15. Two petite yeasts, Mat-a and Mat-α are crossed. The diploid is grande. After a few mitotic divisions, the grande diploid is sporulated. The analysis of a large number of tetrads yielded a 2:2 ratio of petite: grande. A few potential scenarios describing the reason for this segregation pattern are stated below:
A. The parental strains had two different mitochondrial rho- mutations
B. One of the parents had a recessive nuclear petite mutation
C. Only one of the mitochondrial petite mutation is inherited in the tetrads
D. The mitochondria inherited are wild type.
Which one of the following options represents a combination of all correct statements?

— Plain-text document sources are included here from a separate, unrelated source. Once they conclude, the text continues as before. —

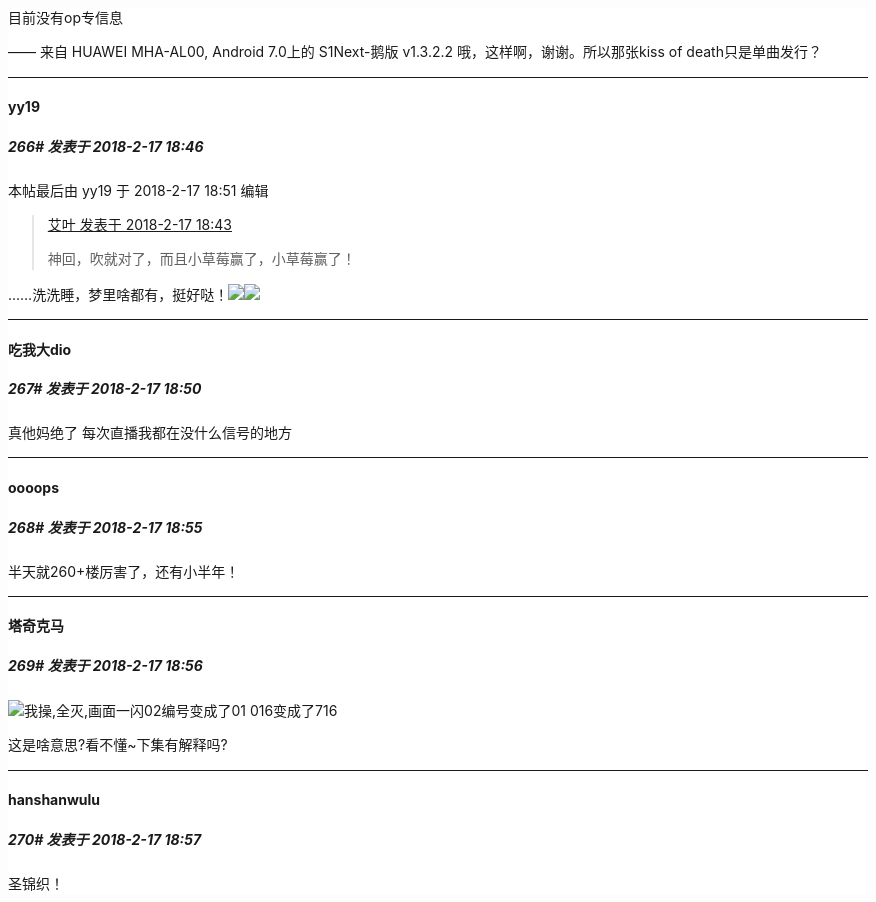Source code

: 目前没有op专信息


—— 来自 HUAWEI MHA-AL00, Android 7.0上的 S1Next-鹅版 v1.3.2.2</blockquote>
哦，这样啊，谢谢。所以那张kiss of death只是单曲发行？


*****

####  yy19  
##### 266#       发表于 2018-2-17 18:46


 本帖最后由 yy19 于 2018-2-17 18:51 编辑 
<blockquote><a href="httphttps://bbs.saraba1st.com/2b/forum.php?mod=redirect&amp;goto=findpost&amp;pid=38586197&amp;ptid=1582524" target="_blank">艾叶 发表于 2018-2-17 18:43</a>

神回，吹就对了，而且小草莓赢了，小草莓赢了！</blockquote>
……洗洗睡，梦里啥都有，挺好哒！<img src="https://static.saraba1st.com/image/smiley/face2017/004.gif" referrerpolicy="no-referrer"><img src="https://static.saraba1st.com/image/smiley/face2017/068.png" referrerpolicy="no-referrer">


*****

####  吃我大dio  
##### 267#       发表于 2018-2-17 18:50


真他妈绝了 每次直播我都在没什么信号的地方


*****

####  oooops  
##### 268#       发表于 2018-2-17 18:55


半天就260+楼厉害了，还有小半年！


*****

####  塔奇克马  
##### 269#       发表于 2018-2-17 18:56


<img src="https://static.saraba1st.com/image/smiley/face2017/022.png" referrerpolicy="no-referrer">我操,全灭,画面一闪02编号变成了01 016变成了716

这是啥意思?看不懂~下集有解释吗?


*****

####  hanshanwulu  
##### 270#       发表于 2018-2-17 18:57


圣锦织！

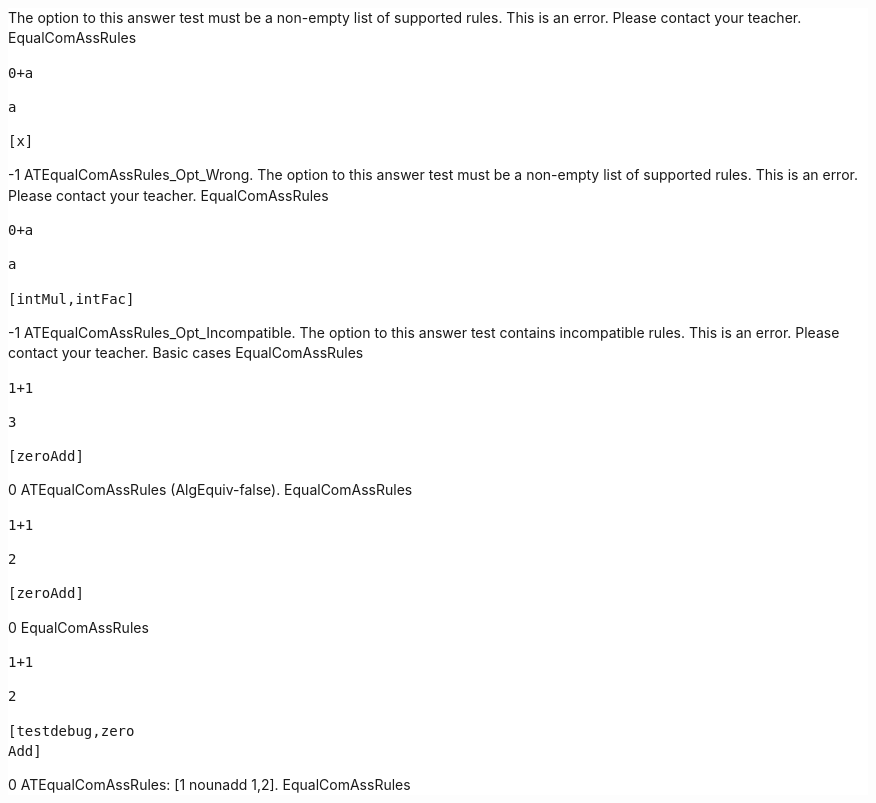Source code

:   <td class="cell c1"><td colspan="4">The option to this answer test must be a non-empty list of supported rules. This is an error. Please contact your teacher.</td></td>
</tr>
<tr class="expectedfail">
  <td class="cell c0">EqualComAssRules</td>
  <td class="cell c1"><span style="color:orange;"><i class="fa fa-adjust"></i></span></td>
  <td class="cell c2"><pre>0+a</pre></td>
  <td class="cell c3"><pre>a</pre></td>
  <td class="cell c4"><pre>[x]</pre></td>
  <td class="cell c5">-1</td>
  <td class="cell c6">ATEqualComAssRules_Opt_Wrong.</td>
</tr>
<tr class="expectedfail">
  <td class="cell c0"><td colspan="2"></td></td>
  <td class="cell c1"><td colspan="4">The option to this answer test must be a non-empty list of supported rules. This is an error. Please contact your teacher.</td></td>
</tr>
<tr class="expectedfail">
  <td class="cell c0">EqualComAssRules</td>
  <td class="cell c1"><span style="color:orange;"><i class="fa fa-adjust"></i></span></td>
  <td class="cell c2"><pre>0+a</pre></td>
  <td class="cell c3"><pre>a</pre></td>
  <td class="cell c4"><pre>[intMul,intFac]</pre></td>
  <td class="cell c5">-1</td>
  <td class="cell c6">ATEqualComAssRules_Opt_Incompatible.</td>
</tr>
<tr class="expectedfail">
  <td class="cell c0"><td colspan="2"></td></td>
  <td class="cell c1"><td colspan="4">The option to this answer test contains incompatible rules. This is an error. Please contact your teacher.</td></td>
</tr>
<tr class="notes">
  <td class="cell c0"><td colspan="6">Basic cases</td></td>
</tr>
<tr class="pass">
  <td class="cell c0">EqualComAssRules</td>
  <td class="cell c1"><span style="color:green;"><i class="fa fa-check"></i></span></td>
  <td class="cell c2"><pre>1+1</pre></td>
  <td class="cell c3"><pre>3</pre></td>
  <td class="cell c4"><pre>[zeroAdd]</pre></td>
  <td class="cell c5">0</td>
  <td class="cell c6">ATEqualComAssRules (AlgEquiv-false).</td>
</tr>
<tr class="pass">
  <td class="cell c0">EqualComAssRules</td>
  <td class="cell c1"><span style="color:green;"><i class="fa fa-check"></i></span></td>
  <td class="cell c2"><pre>1+1</pre></td>
  <td class="cell c3"><pre>2</pre></td>
  <td class="cell c4"><pre>[zeroAdd]</pre></td>
  <td class="cell c5">0</td>
  <td class="cell c6"></td>
</tr>
<tr class="pass">
  <td class="cell c0">EqualComAssRules</td>
  <td class="cell c1"><span style="color:green;"><i class="fa fa-check"></i></span></td>
  <td class="cell c2"><pre>1+1</pre></td>
  <td class="cell c3"><pre>2</pre></td>
  <td class="cell c4"><pre>[testdebug,zero
Add]</pre></td>
  <td class="cell c5">0</td>
  <td class="cell c6">ATEqualComAssRules: [1 nounadd 1,2].</td>
</tr>
<tr class="pass">
  <td class="cell c0">EqualComAssRules</td>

(1) A, B and C (2) B and D only
(3) A and D only (4) B and C only
Introduction
Yeast genetics offers unique insights into mitochondrial and nuclear genome interactions, especially in studies of respiratory mutations. A classic problem involves crossing two petite yeast strains of different mating types and observing a 2:2 segregation of petite and grande colonies after meiosis. Understanding the origins of this pattern is crucial for advanced genetics learners aiming to master topics like mitochondrial inheritance, cytoplasmic versus nuclear petite mutations, and rho- yeast genetics.
Detailed Explanation of Each Option
Option A: Parental Strains Had Two Different Mitochondrial rho- Mutations
If both parents carry different mitochondrial ‘rho-‘ mutations (altered mitochondrial DNA), when crossed, recombination could restore functional mitochondrial DNA in the diploid. During sporulation, mitochondrial genomes might segregate so some spores inherit enough mitochondrial DNA to be respiratory-competent (grande) and others remain petite. This scenario can account for a 2:2 segregation if recombination events allow the restoration of respiratory function in half the spores.
Option B: One Parent Had a Recessive Nuclear Petite Mutation
In yeast, “segregational” petites arise from recessive nuclear mutations. When a diploid with a heterozygous nuclear petite mutation is sporulated, Mendelian inheritance leads to a 2:2 segregation because the mutation resides in the nuclear genome. Two spores receive the mutation (petite), and two are wild type (grande). This aligns perfectly with observed 2:2 ratios in tetrad analysis.
Option C: Only One of the Mitochondrial Petite Mutations Is Inherited in the Tetrads
Yeast typically exhibits cytoplasmic inheritance for mitochondrial traits. However, in some crosses (especially involving neutral or non-suppressive petites), only one parent’s mitochondrial DNA may be retained in each spore—leading to a 2:2 ratio if half the spores inherit wild-type mitochondria and half inherit petite mitochondria. This is a less common but possible explanation for the segregation observed.
Option D: The Mitochondria Inherited Are Wild Type
If the mitochondria passed to the spores are always wild type (grande), all progeny would be grande, and a 2:2 segregation would not occur. Therefore, this explanation does not match the observed data and is incorrect for the scenario provided.
Correct Combination(s) Table
| Option | Explanation | Correct? |
|---|---|---|
| A (rho- mutations) | Can produce 2:2 segregation via recombination/restoration of mtDNA | Yes |
| B (nuclear petite) | Fits Mendelian 2:2 segregation for nuclear petite mutations | Yes |
| C (single mitochondrial inheritance) | Can result in 2:2 ratio if spores inherit only one parent’s mitochondria | Yes |
| D (wild-type mitochondria only) | Would lead to all grande progeny, not a 2:2 segregation | No |
Therefore, the correct answer is Option 1: A, B and C.
Summary Table: Correct Answer Options
| CSIR NET MCQ Option | Corresponds to |
|---|---|
| (1) A, B and C | Correct |
| (2) B and D only | Incorrect |
| (3) A and D only | Incorrect |
| (4) B and C only | Incorrect |
SEO Note
This article covers yeast petite vs grande crosses, tetrad analysis segregation, and mitochondrial/nuclear petite mutations—essential concepts for CSIR NET genetics, molecular biology, and advanced life sciences preparation.
Correct answer: (1) A, B and C are the valid explanations for the 2:2 segregation of petite:grande yeasts in tetrad analysis.